QR Code Scan Creates Record Entry

Hey Community-

Does anyone know how to create a record entry by using a QR code scan? I’d like to design functionality to allow for security guards to scan a QR Code that will be at each location they have to to patrol rounds at and have the location, date, time, officer name logged.

This will result in a running log of all the locations they check during their shift. Also, if possible, I’d like the scan to create the record entry without allowing a form to be filled out/edited by the security officer (basically all behind the scenes so to speak).

Any suggestions would be appreciated!

Thanks!
Adam

1 Like

Hi Adam,
doing a lot of QR scans becomes frustrating,
consider using NFCs, they are much faster and it is enough to bring them close to the label without opening a scan app, write them with a link to a Tadabase form, where the guard only has to click the button that writes Date, time, position,

it could be an idea?

@DanioA, thank you for following up. Sounds like a good option however I have never worked with NFCs before.

Adam

@DanioA whats the easiest way to write to NFC?

It’s actually not as complex as some might expect. Works very similarly to QR codes.

Do you have some NFC cards/stickers you can use? I can write up a short guide on how to do this.

This will require an app to write to NFC (I’ve used NFC Tools for Android) and then rest is done via some basic Javascript.

@moe-

Great! Just got some NFC tags and downloaded NFC tools. Any guidance you can provide would be great!

~Adam

@SafetyUniversity, here you go…

I’m gonna assume what we’re trying to achieve here is the ability to scan a card/chip and have it submit a form. So in my case, I want the form to have 4 fields.

  1. Submitted By:
  2. Location (connection field)
  3. Date and Time

The submitted By will be a record rule of whoever is logged in. Date and time will also be a record rule to the current date and time. The Location will be the ID of the connection field.

So first let’s get the ID of the location and save that value as a basic text value to the NFC chip. You can do this with some simple code, but it’s just easier to do this with a native app like NFC Tools. Make sure you write it to the card as a text value.

So in my case I have 2 chips, one has the value of “4MXQJdrZ6v” and the other “DVWQWRNZ49”

Now the fun part, i have a form on a page without any fields, but with 3 rules. This is all we need to do on the form part:

The key, is that we’re setting the Location value to the Browser Local Storage value of ‘locationId’

Next, let’s add our Javascript, make sure to update the compoent id at the top to your ID:

TB.render('component_3', function(data) {
    
    const ndef = new NDEFReader();

    async function startScanning() {
       await ndef.scan();
       
         ndef.addEventListener("reading", ({ message, serialNumber }) => {
       
          const textDecoder = new TextDecoder(message.records[0].encoding);
          var cardValue = textDecoder.decode(message.records[0].data); 
         
          localStorage.setItem('locationId', cardValue);
          data.ele.find('.form-submit .af-form-submit').click();
        
        });
    }
    
    startScanning();
    
}); 

What we’re essentially doing is after the form is loaded, we enable the scanner, then when we get the scanned value, we save it to the browser local storage and submit the form. The rest happens in the form record rules.

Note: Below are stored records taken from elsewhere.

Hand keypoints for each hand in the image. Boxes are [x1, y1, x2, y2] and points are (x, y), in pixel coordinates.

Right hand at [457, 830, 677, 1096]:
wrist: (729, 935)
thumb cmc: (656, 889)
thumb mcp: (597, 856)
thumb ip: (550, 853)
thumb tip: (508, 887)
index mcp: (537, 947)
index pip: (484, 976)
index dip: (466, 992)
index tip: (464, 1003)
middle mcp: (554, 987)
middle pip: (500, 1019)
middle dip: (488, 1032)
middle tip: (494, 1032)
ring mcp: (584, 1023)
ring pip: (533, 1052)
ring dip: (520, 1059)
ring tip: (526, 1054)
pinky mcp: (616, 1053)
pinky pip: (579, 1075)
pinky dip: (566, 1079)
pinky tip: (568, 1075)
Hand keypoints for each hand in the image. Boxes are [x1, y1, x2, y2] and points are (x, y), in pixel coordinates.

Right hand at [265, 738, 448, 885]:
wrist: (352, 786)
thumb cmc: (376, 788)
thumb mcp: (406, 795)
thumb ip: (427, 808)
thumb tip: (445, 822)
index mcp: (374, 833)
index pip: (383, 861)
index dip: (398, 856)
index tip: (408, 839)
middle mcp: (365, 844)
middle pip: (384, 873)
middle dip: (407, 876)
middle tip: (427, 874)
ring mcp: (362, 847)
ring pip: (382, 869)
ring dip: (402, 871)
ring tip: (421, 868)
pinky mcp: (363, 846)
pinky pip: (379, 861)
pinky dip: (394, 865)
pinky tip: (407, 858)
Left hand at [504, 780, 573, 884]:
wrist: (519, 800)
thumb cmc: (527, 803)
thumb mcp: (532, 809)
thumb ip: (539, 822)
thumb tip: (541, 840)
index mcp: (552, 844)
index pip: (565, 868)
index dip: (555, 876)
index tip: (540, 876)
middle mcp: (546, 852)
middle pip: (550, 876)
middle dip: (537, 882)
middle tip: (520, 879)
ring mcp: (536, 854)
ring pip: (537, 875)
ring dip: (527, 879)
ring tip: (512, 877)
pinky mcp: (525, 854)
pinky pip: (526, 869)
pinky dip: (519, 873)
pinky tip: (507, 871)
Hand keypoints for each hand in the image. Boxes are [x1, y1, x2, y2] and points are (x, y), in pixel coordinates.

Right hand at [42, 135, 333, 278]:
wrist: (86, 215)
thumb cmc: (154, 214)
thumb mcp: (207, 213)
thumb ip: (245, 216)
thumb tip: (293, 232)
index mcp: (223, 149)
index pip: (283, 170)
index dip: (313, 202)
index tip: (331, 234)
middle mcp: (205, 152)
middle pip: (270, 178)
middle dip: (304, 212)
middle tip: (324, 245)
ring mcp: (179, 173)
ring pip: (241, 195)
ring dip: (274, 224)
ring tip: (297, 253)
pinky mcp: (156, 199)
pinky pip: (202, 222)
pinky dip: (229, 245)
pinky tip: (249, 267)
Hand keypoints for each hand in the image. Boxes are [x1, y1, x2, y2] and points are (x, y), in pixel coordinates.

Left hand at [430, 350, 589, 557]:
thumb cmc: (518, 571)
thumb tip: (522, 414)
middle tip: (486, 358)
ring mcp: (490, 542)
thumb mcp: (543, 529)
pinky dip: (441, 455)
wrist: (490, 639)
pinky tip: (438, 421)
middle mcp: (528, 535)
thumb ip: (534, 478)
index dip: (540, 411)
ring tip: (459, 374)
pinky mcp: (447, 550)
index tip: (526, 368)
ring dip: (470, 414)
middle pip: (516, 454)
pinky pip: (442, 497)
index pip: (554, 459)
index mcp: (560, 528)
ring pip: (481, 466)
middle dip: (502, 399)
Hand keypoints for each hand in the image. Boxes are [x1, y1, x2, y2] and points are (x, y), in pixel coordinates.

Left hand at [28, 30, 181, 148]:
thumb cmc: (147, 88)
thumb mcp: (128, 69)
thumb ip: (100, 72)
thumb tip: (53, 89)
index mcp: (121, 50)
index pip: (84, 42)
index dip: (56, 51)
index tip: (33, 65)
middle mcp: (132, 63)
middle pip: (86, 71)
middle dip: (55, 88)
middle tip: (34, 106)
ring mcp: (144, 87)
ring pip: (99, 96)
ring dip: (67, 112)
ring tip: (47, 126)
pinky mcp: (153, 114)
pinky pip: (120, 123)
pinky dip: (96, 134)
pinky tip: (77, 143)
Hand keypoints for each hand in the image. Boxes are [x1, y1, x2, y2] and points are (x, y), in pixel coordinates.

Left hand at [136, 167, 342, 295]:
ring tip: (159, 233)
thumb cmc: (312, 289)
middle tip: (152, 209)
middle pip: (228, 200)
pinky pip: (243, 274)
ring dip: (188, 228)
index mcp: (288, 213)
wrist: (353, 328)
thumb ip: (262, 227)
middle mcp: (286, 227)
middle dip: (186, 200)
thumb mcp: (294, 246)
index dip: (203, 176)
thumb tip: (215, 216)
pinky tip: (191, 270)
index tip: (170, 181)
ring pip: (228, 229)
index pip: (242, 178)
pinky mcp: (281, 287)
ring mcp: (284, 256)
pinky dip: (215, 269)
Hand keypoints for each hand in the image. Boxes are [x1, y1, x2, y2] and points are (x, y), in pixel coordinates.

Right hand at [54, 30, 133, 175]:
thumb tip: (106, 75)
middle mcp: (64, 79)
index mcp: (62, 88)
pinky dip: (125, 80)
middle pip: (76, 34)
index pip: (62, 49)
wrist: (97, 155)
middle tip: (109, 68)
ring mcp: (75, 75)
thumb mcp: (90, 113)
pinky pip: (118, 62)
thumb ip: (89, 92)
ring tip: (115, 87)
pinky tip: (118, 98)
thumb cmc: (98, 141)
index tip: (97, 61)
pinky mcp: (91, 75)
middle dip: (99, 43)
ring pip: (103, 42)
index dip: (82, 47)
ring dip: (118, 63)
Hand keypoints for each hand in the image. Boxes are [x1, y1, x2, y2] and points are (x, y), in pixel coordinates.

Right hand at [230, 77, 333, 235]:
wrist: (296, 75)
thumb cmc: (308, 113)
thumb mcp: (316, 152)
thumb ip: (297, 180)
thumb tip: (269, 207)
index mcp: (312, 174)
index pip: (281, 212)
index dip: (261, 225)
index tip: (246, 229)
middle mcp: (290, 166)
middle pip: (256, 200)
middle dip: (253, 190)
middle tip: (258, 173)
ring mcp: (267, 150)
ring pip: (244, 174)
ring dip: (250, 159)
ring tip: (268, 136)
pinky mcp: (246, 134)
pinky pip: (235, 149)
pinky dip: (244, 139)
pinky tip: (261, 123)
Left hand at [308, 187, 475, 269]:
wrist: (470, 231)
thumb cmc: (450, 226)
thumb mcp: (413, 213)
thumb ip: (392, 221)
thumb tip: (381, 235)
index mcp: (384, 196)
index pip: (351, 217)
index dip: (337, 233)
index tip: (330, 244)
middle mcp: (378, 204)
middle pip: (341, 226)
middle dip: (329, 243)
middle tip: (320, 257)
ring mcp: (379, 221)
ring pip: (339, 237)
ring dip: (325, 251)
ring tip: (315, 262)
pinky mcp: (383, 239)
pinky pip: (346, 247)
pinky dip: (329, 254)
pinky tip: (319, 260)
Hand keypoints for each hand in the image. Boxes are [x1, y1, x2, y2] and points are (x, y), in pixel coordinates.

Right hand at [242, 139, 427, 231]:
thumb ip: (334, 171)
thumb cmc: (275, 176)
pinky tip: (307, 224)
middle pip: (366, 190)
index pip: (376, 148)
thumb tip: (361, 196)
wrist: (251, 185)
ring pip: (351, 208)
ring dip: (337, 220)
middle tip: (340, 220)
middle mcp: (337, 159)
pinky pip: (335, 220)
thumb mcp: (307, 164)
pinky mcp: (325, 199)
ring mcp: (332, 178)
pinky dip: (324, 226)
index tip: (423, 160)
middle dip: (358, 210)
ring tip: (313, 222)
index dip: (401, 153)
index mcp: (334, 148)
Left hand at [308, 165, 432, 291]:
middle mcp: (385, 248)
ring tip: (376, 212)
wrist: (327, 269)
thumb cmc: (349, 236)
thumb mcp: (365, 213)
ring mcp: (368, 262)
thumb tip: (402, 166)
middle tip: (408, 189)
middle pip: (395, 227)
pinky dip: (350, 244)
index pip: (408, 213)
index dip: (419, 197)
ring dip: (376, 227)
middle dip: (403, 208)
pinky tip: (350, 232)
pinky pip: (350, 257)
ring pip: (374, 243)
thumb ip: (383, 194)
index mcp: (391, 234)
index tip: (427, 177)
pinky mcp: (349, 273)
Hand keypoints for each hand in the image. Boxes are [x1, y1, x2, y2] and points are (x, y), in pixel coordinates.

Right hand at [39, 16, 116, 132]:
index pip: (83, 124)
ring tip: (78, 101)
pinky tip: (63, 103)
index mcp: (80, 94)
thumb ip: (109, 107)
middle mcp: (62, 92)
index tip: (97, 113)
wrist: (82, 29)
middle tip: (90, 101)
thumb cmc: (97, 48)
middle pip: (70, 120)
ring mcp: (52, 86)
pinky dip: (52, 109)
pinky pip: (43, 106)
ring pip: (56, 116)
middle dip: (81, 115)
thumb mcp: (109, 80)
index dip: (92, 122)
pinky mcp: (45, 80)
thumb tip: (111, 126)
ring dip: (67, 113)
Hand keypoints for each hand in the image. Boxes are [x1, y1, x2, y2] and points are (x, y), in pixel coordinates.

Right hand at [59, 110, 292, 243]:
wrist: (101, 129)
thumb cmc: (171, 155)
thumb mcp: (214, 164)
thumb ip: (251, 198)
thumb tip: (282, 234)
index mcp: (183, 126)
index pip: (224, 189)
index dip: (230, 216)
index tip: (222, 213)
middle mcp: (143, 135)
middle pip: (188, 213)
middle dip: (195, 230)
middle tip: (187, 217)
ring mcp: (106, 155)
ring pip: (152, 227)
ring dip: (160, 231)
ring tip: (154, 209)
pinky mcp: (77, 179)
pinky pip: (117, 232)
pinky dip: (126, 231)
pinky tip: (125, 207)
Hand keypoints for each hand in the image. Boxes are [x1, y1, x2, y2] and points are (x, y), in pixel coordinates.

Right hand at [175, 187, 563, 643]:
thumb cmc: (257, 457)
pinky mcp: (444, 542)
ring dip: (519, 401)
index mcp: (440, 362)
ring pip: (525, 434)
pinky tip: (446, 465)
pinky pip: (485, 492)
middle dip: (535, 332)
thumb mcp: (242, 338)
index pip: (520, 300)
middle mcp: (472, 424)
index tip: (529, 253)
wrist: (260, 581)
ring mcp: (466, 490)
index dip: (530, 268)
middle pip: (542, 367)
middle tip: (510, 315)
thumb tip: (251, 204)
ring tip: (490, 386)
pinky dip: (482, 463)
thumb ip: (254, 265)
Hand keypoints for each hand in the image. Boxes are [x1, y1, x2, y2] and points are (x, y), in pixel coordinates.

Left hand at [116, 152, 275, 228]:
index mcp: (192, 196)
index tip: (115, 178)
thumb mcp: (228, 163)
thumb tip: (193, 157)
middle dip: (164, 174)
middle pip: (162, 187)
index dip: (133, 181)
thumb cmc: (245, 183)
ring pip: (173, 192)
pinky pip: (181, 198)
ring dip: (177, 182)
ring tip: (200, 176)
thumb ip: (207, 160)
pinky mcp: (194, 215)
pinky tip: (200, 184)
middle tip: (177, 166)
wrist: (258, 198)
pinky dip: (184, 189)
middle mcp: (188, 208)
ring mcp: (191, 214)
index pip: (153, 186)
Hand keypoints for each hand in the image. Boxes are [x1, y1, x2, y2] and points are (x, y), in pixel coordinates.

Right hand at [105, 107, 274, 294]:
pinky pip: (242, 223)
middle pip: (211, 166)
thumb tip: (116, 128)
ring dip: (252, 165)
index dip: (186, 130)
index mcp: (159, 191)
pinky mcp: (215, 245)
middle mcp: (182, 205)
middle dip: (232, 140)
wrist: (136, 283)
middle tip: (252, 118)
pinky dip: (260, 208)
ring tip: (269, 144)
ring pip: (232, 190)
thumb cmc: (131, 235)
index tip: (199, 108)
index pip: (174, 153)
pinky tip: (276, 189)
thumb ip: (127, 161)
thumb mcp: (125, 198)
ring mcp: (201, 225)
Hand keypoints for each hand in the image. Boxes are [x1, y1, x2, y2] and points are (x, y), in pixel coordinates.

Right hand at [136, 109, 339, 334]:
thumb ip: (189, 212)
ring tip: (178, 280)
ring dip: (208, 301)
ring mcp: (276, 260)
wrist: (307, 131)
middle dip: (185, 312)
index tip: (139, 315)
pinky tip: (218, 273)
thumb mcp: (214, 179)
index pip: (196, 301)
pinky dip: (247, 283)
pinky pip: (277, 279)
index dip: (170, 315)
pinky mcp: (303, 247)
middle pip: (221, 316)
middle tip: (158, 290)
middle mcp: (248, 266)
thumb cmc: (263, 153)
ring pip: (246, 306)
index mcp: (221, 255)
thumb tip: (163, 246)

One other minor change I made was to add a class to the form submit button of ‘hide’ so we don’t ever see it.

Here’s a rough demo:

2 Likes

Moe your post demonstrates your great availability and passion, as well as a great ability in programming. :grinning:

However I had thought of it, much simpler :hot_face:
On the Nfc write the link that refers to a form (to see which you must be logged in) save the form, without writing anything, the rules do everything, register the position, date, and username

For those interested in the subject, this is a site very rich in information, it is in Italian, but very informative about technology:

These are in English, more focused on developments and sectors of use:
https://members.nfcw.com/explore/
https://www.rfidjournal.com/tag/environment

To those who asked how to write an NFC, there are small devices costing a few dollars that allow fast reading and writing (used for large quantities)
But it can also be done with a normal phone equipped with an NFC reader

Pay attention that not all NFCs are the same, some once written, cannot be modified, others can be rewritten endless times, others can be protected by a password.

good job

Amazing work! Thanks @moe @DanioA for sharing this!